Tanpa suara, sendiri saja, dalam gelap.
Karena tak perlu ada yang tahu
Apa yang kurasakan tentangmu,
Apa yang kurindukan tentangmu-
Karena setiap patah cerita yang terlontar dariku tentang itu akan menjadi konyol dan pipiku akan memerah dan bicaraku tergagap hingga tinggal diam yang tersisa.

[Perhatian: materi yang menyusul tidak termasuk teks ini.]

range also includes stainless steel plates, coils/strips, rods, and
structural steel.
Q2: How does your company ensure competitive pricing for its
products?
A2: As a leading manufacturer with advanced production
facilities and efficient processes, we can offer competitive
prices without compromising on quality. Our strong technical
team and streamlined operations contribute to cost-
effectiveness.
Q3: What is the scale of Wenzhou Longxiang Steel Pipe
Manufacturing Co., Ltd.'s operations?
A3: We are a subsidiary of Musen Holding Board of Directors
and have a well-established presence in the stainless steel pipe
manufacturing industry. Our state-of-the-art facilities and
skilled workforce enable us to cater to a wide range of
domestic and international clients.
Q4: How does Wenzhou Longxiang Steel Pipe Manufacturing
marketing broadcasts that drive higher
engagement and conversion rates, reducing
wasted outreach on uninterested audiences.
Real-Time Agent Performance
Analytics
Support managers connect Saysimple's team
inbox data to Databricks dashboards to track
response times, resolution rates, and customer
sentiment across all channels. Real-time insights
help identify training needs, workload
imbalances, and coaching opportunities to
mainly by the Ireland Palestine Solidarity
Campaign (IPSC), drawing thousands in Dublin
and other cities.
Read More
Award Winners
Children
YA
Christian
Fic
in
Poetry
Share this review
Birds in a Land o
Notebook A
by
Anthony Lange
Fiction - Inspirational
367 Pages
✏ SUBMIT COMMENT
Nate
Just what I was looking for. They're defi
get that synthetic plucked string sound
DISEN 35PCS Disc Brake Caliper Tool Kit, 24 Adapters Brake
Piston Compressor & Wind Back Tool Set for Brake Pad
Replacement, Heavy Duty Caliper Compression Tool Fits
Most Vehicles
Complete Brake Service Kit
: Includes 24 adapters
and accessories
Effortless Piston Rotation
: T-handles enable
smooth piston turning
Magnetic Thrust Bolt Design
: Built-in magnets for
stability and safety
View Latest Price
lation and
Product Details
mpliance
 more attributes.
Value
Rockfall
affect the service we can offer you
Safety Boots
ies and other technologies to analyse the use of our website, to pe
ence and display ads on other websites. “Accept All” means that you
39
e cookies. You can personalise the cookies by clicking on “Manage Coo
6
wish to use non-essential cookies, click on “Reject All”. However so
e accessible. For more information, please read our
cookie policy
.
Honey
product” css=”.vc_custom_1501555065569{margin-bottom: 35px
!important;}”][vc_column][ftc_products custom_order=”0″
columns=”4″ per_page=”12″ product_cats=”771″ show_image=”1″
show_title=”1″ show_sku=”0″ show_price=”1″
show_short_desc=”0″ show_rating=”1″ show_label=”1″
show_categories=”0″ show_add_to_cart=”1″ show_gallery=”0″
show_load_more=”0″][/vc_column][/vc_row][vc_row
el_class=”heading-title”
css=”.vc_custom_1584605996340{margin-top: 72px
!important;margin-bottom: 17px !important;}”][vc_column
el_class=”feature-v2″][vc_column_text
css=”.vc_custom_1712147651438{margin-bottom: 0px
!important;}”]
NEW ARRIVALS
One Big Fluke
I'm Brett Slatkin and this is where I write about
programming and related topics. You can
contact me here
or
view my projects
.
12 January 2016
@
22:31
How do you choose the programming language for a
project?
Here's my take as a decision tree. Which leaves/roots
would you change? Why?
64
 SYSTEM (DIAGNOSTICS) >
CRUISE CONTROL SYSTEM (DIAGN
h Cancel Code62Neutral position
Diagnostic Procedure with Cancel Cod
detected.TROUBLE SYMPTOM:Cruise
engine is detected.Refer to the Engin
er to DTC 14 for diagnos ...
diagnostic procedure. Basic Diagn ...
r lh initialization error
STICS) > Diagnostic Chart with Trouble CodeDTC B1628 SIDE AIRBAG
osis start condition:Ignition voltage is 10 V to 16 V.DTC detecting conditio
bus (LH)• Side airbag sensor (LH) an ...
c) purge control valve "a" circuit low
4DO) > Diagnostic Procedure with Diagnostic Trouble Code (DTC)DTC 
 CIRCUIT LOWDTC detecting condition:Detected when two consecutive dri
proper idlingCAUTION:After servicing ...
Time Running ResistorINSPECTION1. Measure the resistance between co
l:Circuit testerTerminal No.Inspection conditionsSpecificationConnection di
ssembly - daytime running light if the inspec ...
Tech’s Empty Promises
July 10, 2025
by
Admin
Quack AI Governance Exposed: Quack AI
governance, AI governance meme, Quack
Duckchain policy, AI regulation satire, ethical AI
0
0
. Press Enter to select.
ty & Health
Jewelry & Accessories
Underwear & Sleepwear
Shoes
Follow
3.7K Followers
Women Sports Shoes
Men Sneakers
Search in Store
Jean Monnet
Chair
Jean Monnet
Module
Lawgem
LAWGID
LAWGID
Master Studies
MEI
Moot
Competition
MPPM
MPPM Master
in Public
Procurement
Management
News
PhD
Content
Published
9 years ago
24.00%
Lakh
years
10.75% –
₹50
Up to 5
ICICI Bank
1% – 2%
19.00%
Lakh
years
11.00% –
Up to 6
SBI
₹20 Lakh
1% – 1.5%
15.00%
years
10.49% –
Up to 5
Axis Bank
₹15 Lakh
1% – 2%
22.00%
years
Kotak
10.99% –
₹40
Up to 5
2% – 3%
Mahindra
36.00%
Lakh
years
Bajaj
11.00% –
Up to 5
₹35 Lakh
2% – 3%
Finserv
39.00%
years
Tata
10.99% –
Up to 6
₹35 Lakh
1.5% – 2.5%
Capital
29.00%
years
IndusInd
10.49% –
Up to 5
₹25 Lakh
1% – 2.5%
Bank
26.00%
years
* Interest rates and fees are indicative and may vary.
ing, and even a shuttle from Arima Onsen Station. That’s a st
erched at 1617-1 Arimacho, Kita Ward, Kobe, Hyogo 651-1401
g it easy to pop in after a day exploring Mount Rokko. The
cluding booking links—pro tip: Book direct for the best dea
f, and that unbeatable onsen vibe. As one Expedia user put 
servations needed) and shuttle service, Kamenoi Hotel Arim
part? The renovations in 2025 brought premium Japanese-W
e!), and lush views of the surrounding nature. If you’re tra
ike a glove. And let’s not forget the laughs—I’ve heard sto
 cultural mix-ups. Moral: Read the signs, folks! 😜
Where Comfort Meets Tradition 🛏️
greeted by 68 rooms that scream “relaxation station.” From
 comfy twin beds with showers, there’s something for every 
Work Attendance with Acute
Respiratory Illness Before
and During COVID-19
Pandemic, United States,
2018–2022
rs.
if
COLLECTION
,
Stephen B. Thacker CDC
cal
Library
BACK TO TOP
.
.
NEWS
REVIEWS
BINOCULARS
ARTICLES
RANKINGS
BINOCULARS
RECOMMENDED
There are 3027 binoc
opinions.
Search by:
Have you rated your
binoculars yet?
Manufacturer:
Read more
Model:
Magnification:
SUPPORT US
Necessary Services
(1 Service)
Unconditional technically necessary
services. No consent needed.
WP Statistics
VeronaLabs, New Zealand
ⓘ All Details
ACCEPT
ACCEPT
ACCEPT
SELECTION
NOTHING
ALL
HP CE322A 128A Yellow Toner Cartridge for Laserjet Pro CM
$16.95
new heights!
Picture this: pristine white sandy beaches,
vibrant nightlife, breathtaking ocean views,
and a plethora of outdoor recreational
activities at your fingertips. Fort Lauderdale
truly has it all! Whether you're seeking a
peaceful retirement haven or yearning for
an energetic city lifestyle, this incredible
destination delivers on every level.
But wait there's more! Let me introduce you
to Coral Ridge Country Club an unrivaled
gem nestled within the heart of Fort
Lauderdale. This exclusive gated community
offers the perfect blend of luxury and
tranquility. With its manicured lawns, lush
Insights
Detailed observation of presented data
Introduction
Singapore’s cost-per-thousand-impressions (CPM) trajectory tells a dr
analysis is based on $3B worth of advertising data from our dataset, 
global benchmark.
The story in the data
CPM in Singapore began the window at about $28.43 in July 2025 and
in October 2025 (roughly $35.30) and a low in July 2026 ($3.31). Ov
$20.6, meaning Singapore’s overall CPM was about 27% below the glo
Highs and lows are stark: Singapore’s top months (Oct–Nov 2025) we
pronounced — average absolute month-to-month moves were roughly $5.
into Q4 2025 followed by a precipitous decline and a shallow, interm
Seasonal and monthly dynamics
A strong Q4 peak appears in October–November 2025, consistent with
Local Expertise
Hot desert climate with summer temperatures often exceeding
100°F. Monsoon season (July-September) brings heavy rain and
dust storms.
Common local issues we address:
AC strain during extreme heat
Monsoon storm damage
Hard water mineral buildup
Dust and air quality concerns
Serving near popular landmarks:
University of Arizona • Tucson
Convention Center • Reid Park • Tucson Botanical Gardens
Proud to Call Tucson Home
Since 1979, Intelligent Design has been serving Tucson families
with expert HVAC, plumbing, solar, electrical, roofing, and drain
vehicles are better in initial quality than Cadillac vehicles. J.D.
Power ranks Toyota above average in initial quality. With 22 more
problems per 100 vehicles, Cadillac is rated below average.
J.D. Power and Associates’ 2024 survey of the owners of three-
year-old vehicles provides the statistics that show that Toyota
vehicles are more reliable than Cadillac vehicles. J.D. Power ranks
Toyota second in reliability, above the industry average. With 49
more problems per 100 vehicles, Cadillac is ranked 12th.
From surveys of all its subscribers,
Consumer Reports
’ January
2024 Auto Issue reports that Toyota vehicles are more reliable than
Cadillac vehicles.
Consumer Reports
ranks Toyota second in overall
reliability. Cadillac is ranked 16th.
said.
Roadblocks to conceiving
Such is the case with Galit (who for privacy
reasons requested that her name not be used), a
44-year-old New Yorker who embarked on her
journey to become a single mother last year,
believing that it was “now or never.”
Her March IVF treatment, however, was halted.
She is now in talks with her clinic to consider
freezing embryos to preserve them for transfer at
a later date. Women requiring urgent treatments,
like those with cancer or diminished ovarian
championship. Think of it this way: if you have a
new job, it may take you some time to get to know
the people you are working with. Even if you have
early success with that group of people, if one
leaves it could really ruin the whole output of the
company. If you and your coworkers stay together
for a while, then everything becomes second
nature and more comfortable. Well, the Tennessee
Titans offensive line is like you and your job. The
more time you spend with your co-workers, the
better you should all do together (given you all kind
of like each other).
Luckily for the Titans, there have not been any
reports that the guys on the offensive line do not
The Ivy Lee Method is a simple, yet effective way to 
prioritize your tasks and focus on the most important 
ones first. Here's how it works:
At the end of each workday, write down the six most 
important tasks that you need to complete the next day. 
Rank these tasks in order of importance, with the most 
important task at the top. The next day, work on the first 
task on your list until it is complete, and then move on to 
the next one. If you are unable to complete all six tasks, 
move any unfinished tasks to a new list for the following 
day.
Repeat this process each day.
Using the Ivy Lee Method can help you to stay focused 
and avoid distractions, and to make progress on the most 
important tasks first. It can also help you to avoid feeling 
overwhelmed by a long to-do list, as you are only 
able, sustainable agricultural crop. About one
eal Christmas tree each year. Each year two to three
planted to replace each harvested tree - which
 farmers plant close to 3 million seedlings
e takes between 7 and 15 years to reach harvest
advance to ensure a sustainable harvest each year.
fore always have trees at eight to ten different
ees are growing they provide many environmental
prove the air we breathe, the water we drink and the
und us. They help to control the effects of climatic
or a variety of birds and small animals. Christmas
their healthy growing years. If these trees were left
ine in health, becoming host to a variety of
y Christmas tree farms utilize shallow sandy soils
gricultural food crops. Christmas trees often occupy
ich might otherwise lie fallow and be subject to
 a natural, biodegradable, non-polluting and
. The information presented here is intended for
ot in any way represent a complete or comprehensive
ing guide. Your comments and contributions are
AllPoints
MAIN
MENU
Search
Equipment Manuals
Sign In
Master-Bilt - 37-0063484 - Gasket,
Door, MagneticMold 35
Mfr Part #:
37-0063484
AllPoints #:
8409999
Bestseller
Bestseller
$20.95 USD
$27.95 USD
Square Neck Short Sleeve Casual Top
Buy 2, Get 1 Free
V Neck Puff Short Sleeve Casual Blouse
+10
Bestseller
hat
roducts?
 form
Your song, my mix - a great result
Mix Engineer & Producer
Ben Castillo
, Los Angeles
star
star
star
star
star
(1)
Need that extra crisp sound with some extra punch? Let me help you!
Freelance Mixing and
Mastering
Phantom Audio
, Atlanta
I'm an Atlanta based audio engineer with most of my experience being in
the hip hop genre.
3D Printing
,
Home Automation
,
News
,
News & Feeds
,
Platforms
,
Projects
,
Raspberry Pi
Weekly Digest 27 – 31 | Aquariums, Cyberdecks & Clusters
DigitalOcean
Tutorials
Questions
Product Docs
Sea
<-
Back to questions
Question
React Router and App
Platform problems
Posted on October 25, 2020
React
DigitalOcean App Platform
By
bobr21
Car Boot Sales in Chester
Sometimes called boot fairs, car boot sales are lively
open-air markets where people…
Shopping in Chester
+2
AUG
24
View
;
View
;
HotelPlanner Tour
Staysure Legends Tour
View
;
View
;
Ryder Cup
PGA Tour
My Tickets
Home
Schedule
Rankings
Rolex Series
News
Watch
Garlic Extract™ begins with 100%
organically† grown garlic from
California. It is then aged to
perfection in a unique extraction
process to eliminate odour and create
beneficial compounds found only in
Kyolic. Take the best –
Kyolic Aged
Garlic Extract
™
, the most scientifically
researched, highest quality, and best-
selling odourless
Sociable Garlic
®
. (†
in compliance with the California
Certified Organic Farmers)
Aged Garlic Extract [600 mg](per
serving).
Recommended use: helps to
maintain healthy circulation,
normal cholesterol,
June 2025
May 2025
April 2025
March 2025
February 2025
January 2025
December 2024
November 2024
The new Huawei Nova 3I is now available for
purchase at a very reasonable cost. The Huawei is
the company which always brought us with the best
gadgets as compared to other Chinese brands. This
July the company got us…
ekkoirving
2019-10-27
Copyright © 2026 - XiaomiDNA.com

Bahkan kamu tak perlu tahu.
Karena kamu mungkin tak akan mengerti,
Mungkin hanya akan terdiam bingung
Dan merasa bersalah karena membuatku menangis tanpa tahu apa yang kau lakukan sehingga membuatku menangis.
Dasar bodoh.
Si bodoh yang membuat senyumku merekah seperti terung bulan di pagi hari, dulu,
dan kini membuatku mengalirkan setetes sungai.
Entah nuansa apa yang kau bawa setiap kalinya, tapi bagiku, kamu tidak pernah nir-warna.
Sejak saat itu, begitulah adanya, selalu.




Dari
Kamu-tahu-siapa



PS. BUlan depan aku pindah kota. Kalau kamu membalas suratku, mungkin aku akan memberi alamat baruku. Mungkin.